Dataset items
# # # # #
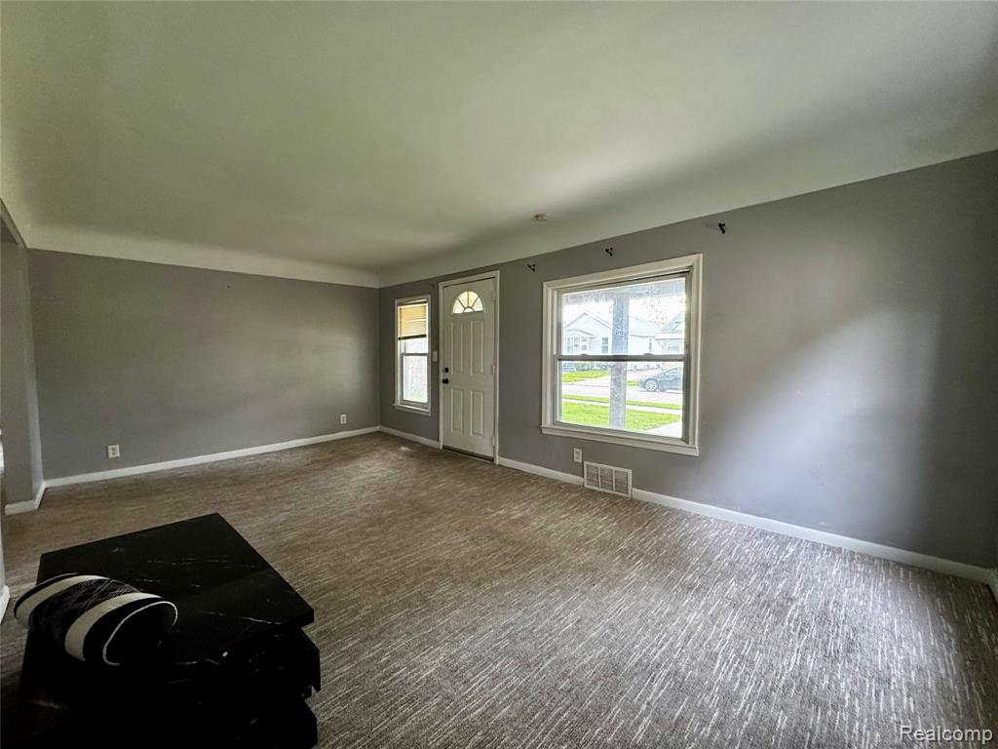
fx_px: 404
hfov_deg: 102.1
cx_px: 499
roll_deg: -0.1
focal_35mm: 14
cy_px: 374
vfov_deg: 85.7
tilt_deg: -3.7
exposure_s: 1/99
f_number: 2.2
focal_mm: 2.22
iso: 320
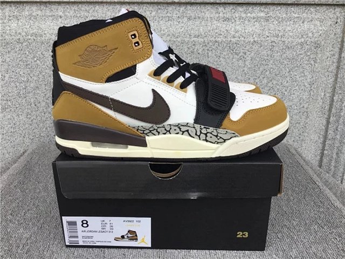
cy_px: 130
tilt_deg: -20.3
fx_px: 309
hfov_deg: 58.4
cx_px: 172
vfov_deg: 45.4
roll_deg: +0.3
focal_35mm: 31
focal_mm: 3.3
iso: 25
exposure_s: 1/103
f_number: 2.4
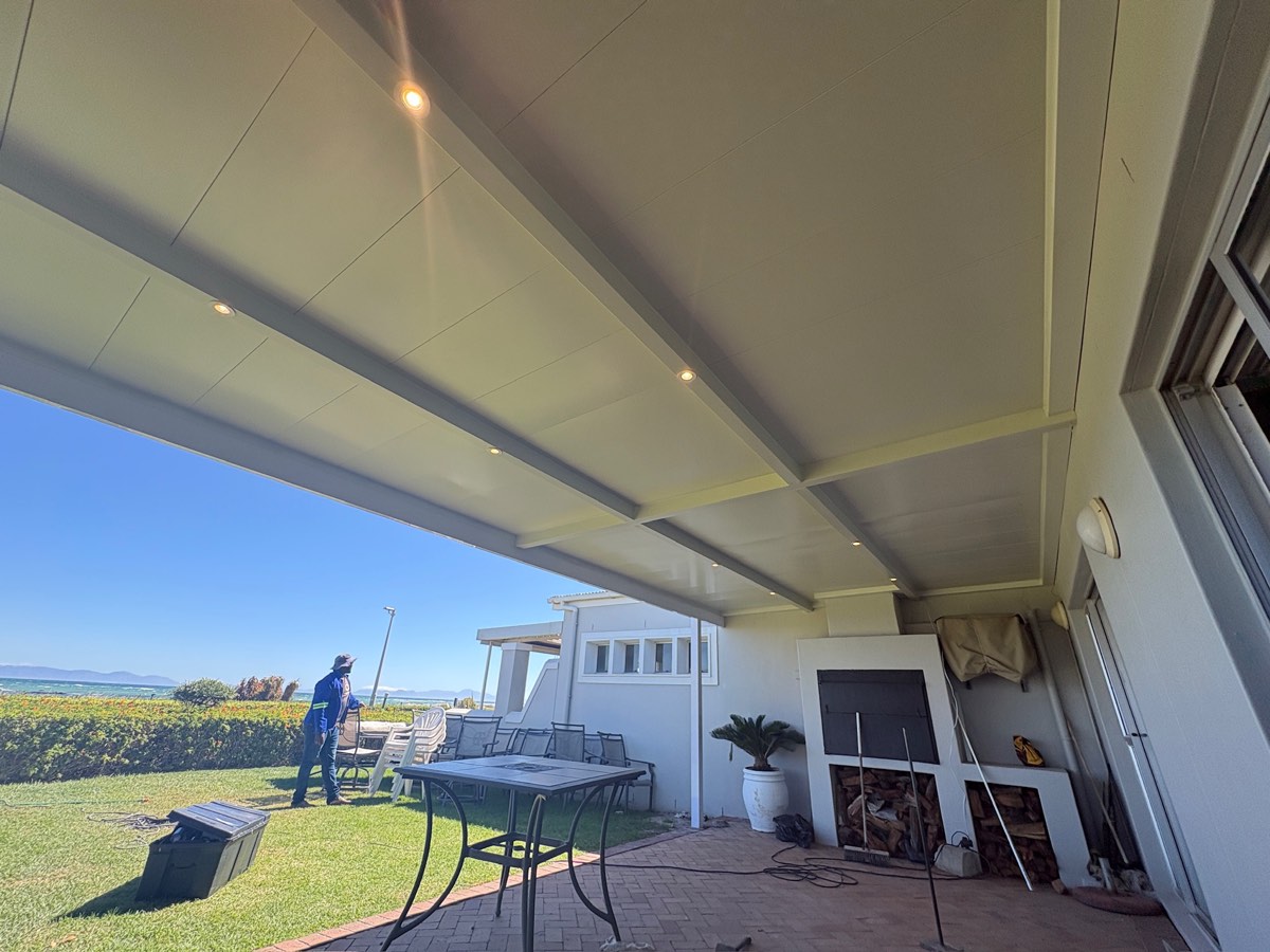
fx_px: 514
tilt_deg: +25.4
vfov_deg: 85.7
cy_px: 476
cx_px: 635
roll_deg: -2.3
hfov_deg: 102.1
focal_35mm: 14
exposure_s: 1/435
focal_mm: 2.22
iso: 64
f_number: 2.2
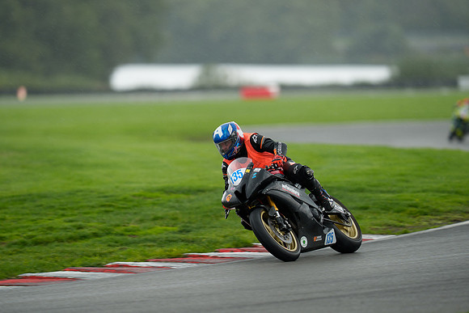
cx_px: 234
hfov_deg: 5.2
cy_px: 156
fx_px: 5212
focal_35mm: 400
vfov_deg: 3.4
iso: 400
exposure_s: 1/320
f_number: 3.2
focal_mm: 400
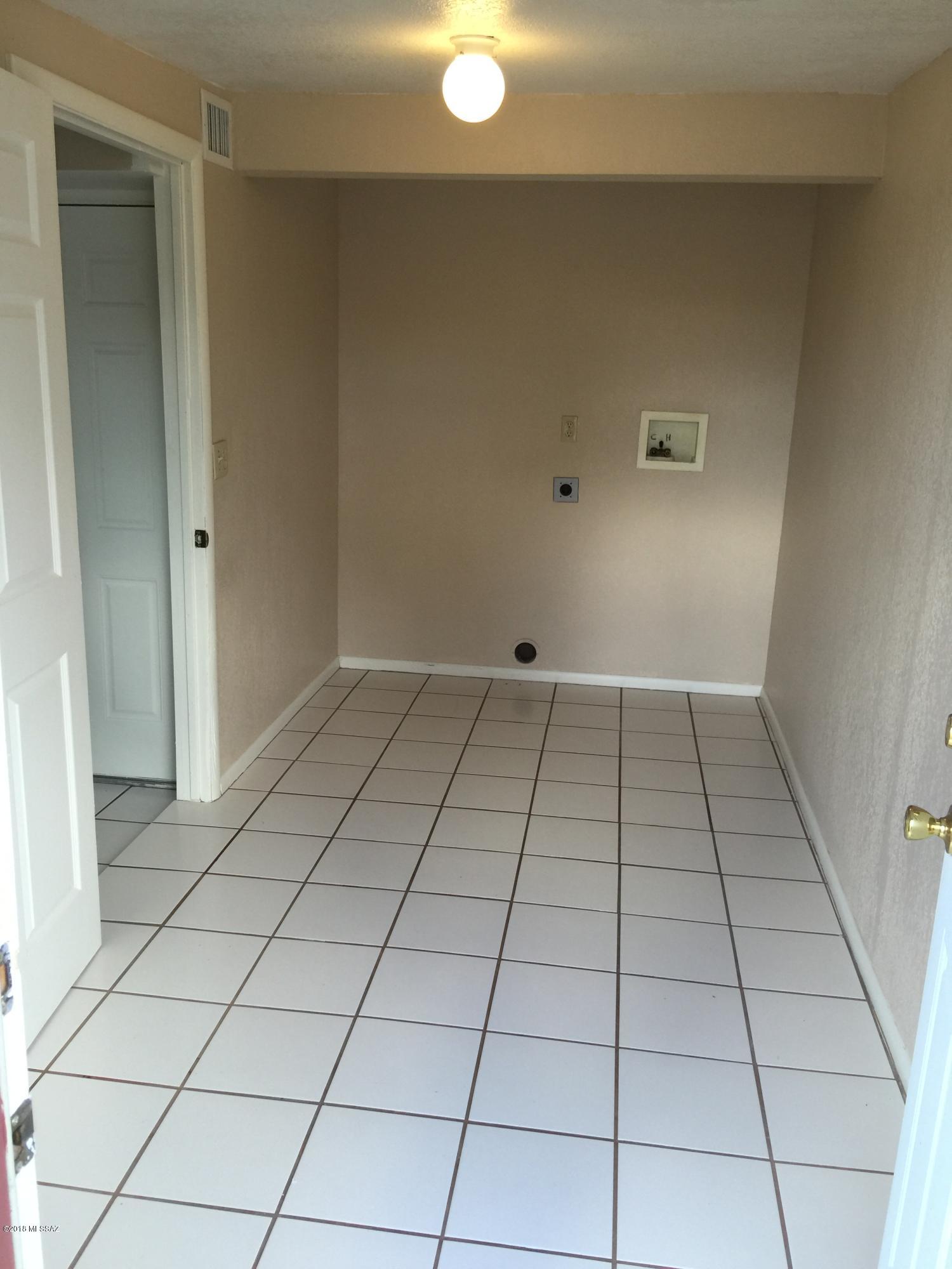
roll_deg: -1.2
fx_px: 1063
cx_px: 476
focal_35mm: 29
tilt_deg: -14.4
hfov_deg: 48.2
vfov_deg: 61.7
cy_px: 634
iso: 32
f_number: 2.2
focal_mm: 4.15
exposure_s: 1/40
# # # # #
The records above should be written out exactly, and the images dropped.

** ANSWER SECTION **
fx_px: 404
hfov_deg: 102.1
cx_px: 499
roll_deg: -0.1
focal_35mm: 14
cy_px: 374
vfov_deg: 85.7
tilt_deg: -3.7
exposure_s: 1/99
f_number: 2.2
focal_mm: 2.22
iso: 320
cy_px: 130
tilt_deg: -20.3
fx_px: 309
hfov_deg: 58.4
cx_px: 172
vfov_deg: 45.4
roll_deg: +0.3
focal_35mm: 31
focal_mm: 3.3
iso: 25
exposure_s: 1/103
f_number: 2.4
fx_px: 514
tilt_deg: +25.4
vfov_deg: 85.7
cy_px: 476
cx_px: 635
roll_deg: -2.3
hfov_deg: 102.1
focal_35mm: 14
exposure_s: 1/435
focal_mm: 2.22
iso: 64
f_number: 2.2
cx_px: 234
hfov_deg: 5.2
cy_px: 156
fx_px: 5212
focal_35mm: 400
vfov_deg: 3.4
iso: 400
exposure_s: 1/320
f_number: 3.2
focal_mm: 400
roll_deg: -1.2
fx_px: 1063
cx_px: 476
focal_35mm: 29
tilt_deg: -14.4
hfov_deg: 48.2
vfov_deg: 61.7
cy_px: 634
iso: 32
f_number: 2.2
focal_mm: 4.15
exposure_s: 1/40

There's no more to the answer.